### Directions for this task
Send back every record word for word, with nothing missing.

### Input records

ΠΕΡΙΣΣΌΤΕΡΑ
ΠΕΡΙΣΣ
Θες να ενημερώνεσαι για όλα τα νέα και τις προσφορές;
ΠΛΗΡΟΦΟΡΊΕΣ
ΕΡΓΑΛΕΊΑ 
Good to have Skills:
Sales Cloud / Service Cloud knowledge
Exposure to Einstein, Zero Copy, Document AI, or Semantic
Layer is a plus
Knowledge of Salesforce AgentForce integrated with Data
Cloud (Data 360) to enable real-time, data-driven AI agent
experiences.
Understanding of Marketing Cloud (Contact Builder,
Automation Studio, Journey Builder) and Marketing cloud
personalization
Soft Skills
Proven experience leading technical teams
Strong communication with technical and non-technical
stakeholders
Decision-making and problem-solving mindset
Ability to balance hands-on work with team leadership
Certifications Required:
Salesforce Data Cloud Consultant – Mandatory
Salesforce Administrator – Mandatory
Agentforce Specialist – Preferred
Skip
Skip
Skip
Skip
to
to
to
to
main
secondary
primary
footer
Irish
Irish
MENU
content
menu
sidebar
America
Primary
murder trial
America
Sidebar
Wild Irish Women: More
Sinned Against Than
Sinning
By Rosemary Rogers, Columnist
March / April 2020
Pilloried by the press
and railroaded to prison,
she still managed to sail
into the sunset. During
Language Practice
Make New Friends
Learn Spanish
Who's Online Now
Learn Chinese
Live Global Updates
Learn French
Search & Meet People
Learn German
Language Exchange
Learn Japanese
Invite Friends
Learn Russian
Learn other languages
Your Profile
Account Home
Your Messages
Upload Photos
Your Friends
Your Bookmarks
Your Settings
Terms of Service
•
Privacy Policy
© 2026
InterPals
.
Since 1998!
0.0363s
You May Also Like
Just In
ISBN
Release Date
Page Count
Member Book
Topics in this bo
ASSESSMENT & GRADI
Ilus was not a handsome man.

### Exercise response
ΠΕΡΙΣΣΌΤΕΡΑ
ΠΕΡΙΣΣ
Θες να ενημερώνεσαι για όλα τα νέα και τις προσφορές;
ΠΛΗΡΟΦΟΡΊΕΣ
ΕΡΓΑΛΕΊΑ 
Good to have Skills:
Sales Cloud / Service Cloud knowledge
Exposure to Einstein, Zero Copy, Document AI, or Semantic
Layer is a plus
Knowledge of Salesforce AgentForce integrated with Data
Cloud (Data 360) to enable real-time, data-driven AI agent
experiences.
Understanding of Marketing Cloud (Contact Builder,
Automation Studio, Journey Builder) and Marketing cloud
personalization
Soft Skills
Proven experience leading technical teams
Strong communication with technical and non-technical
stakeholders
Decision-making and problem-solving mindset
Ability to balance hands-on work with team leadership
Certifications Required:
Salesforce Data Cloud Consultant – Mandatory
Salesforce Administrator – Mandatory
Agentforce Specialist – Preferred
Skip
Skip
Skip
Skip
to
to
to
to
main
secondary
primary
footer
Irish
Irish
MENU
content
menu
sidebar
America
Primary
murder trial
America
Sidebar
Wild Irish Women: More
Sinned Against Than
Sinning
By Rosemary Rogers, Columnist
March / April 2020
Pilloried by the press
and railroaded to prison,
she still managed to sail
into the sunset. During
Language Practice
Make New Friends
Learn Spanish
Who's Online Now
Learn Chinese
Live Global Updates
Learn French
Search & Meet People
Learn German
Language Exchange
Learn Japanese
Invite Friends
Learn Russian
Learn other languages
Your Profile
Account Home
Your Messages
Upload Photos
Your Friends
Your Bookmarks
Your Settings
Terms of Service
•
Privacy Policy
© 2026
InterPals
.
Since 1998!
0.0363s
You May Also Like
Just In
ISBN
Release Date
Page Count
Member Book
Topics in this bo
ASSESSMENT & GRADI
Ilus was not a handsome man.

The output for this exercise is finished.